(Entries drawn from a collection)
--*--
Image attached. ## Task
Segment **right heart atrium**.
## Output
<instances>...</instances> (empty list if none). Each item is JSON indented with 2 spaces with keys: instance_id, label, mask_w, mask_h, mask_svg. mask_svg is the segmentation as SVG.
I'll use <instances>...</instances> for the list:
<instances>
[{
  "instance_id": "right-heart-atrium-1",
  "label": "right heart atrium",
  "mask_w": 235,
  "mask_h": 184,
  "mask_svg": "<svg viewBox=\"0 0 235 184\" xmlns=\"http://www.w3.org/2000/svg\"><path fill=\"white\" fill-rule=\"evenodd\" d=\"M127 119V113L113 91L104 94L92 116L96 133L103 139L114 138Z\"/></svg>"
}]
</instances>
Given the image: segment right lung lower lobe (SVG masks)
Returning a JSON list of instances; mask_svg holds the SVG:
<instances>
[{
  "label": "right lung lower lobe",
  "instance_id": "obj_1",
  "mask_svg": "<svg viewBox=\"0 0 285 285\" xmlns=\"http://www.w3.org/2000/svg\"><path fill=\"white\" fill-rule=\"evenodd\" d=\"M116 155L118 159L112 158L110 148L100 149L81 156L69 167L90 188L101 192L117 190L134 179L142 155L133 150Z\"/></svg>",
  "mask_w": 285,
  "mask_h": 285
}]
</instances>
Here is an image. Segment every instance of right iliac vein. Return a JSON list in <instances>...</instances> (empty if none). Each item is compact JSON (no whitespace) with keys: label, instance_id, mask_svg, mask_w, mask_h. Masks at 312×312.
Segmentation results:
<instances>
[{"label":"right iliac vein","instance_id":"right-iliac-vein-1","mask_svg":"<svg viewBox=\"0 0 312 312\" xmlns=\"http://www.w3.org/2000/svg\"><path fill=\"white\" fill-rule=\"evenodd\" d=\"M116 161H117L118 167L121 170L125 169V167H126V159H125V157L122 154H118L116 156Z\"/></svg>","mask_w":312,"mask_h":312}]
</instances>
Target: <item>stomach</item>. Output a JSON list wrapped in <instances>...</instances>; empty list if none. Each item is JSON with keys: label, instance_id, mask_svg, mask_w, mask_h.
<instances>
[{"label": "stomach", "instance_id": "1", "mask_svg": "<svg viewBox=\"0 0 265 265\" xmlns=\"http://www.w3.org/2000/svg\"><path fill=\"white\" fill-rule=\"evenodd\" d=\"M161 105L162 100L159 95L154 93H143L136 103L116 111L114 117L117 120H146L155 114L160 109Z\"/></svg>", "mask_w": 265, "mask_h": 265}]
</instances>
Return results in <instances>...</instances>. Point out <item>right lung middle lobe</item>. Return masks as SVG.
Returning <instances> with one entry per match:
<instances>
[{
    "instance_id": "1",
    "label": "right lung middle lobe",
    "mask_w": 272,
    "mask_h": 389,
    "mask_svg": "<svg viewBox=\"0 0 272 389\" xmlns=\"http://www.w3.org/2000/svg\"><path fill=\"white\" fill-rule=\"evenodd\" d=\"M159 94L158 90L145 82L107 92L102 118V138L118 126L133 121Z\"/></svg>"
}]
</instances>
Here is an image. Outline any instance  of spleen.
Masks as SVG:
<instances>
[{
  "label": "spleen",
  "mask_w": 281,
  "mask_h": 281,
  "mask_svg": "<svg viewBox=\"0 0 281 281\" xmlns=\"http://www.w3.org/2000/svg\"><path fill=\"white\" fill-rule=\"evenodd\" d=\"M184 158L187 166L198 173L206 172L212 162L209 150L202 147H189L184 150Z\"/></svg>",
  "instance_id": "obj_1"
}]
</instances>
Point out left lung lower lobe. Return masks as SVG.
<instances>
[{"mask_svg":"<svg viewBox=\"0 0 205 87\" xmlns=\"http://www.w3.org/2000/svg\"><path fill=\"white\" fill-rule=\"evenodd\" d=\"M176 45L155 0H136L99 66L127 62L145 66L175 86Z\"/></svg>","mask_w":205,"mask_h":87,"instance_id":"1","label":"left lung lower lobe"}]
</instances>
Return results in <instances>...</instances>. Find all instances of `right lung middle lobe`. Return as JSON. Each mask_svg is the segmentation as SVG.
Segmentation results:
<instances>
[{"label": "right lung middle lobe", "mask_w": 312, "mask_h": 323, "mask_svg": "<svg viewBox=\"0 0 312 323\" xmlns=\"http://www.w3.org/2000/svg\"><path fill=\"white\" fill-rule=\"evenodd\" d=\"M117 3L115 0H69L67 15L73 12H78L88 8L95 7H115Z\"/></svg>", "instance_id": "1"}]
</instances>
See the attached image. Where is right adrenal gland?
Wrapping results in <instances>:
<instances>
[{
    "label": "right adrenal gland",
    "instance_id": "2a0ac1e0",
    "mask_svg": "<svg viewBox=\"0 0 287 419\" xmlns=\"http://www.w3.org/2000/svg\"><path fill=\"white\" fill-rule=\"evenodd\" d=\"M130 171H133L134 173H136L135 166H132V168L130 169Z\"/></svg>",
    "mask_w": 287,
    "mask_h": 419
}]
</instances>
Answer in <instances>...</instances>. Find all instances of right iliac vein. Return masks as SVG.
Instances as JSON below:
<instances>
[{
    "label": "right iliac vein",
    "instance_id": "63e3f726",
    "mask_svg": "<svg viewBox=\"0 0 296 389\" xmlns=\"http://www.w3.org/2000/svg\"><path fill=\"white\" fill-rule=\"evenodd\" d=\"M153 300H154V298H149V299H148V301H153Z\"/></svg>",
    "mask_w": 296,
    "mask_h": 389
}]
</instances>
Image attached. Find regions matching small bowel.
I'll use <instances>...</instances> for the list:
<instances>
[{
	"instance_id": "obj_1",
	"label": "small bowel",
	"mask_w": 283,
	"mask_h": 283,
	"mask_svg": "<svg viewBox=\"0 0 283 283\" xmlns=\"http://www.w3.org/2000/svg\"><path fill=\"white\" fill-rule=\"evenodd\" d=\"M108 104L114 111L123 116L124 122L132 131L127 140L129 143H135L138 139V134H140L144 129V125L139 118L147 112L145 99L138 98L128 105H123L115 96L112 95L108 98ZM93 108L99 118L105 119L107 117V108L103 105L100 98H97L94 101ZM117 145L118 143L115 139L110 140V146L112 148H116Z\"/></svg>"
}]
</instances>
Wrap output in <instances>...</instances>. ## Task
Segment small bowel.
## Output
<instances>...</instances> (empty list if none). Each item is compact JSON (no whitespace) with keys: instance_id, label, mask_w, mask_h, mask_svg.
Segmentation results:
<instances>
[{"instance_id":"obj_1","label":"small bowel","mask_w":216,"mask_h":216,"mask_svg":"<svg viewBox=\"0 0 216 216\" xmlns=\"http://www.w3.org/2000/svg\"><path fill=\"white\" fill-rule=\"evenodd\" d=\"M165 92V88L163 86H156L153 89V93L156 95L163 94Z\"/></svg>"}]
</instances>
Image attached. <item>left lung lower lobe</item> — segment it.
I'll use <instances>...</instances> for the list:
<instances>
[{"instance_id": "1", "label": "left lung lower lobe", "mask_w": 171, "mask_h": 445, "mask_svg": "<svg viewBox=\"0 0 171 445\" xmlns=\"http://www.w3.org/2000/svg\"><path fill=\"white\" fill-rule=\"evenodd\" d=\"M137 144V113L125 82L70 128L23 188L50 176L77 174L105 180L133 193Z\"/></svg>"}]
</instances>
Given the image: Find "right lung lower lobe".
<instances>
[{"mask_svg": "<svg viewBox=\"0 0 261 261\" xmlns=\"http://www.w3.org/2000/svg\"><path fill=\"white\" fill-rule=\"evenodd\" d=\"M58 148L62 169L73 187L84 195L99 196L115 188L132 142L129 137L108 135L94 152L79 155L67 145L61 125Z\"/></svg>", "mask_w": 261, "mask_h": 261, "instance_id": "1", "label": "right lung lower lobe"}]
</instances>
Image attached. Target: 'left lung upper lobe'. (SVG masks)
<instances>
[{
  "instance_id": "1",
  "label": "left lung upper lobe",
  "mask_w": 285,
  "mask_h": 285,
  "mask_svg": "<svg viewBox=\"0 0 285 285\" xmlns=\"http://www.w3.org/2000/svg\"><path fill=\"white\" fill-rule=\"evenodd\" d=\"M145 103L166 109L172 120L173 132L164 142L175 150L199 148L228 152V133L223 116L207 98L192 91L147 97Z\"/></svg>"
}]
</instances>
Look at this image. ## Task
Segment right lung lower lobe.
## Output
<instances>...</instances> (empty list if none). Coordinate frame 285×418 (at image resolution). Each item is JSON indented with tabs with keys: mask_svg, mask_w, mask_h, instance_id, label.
--*--
> **Task details**:
Starting at the line containing "Given the image: Find" and ending with the final line of the material, repeat those lines with "Target" swapped for "Object" and everything else unchanged.

> **Final result**:
Given the image: Find "right lung lower lobe".
<instances>
[{"mask_svg": "<svg viewBox=\"0 0 261 261\" xmlns=\"http://www.w3.org/2000/svg\"><path fill=\"white\" fill-rule=\"evenodd\" d=\"M58 148L62 169L73 187L84 195L99 196L115 188L132 142L129 137L108 135L94 152L79 155L67 145L61 125Z\"/></svg>", "mask_w": 261, "mask_h": 261, "instance_id": "1", "label": "right lung lower lobe"}]
</instances>
Image attached. Object: 'left lung upper lobe'. (SVG masks)
<instances>
[{
  "instance_id": "1",
  "label": "left lung upper lobe",
  "mask_w": 285,
  "mask_h": 285,
  "mask_svg": "<svg viewBox=\"0 0 285 285\" xmlns=\"http://www.w3.org/2000/svg\"><path fill=\"white\" fill-rule=\"evenodd\" d=\"M145 103L166 109L172 120L173 132L164 142L175 150L199 148L228 152V133L223 116L207 98L192 91L147 97Z\"/></svg>"
}]
</instances>
Look at this image. ## Task
Segment right lung lower lobe.
## Output
<instances>...</instances> (empty list if none). Coordinate frame 285×418 (at image resolution). Each item is JSON indented with tabs with keys: mask_svg, mask_w, mask_h, instance_id, label.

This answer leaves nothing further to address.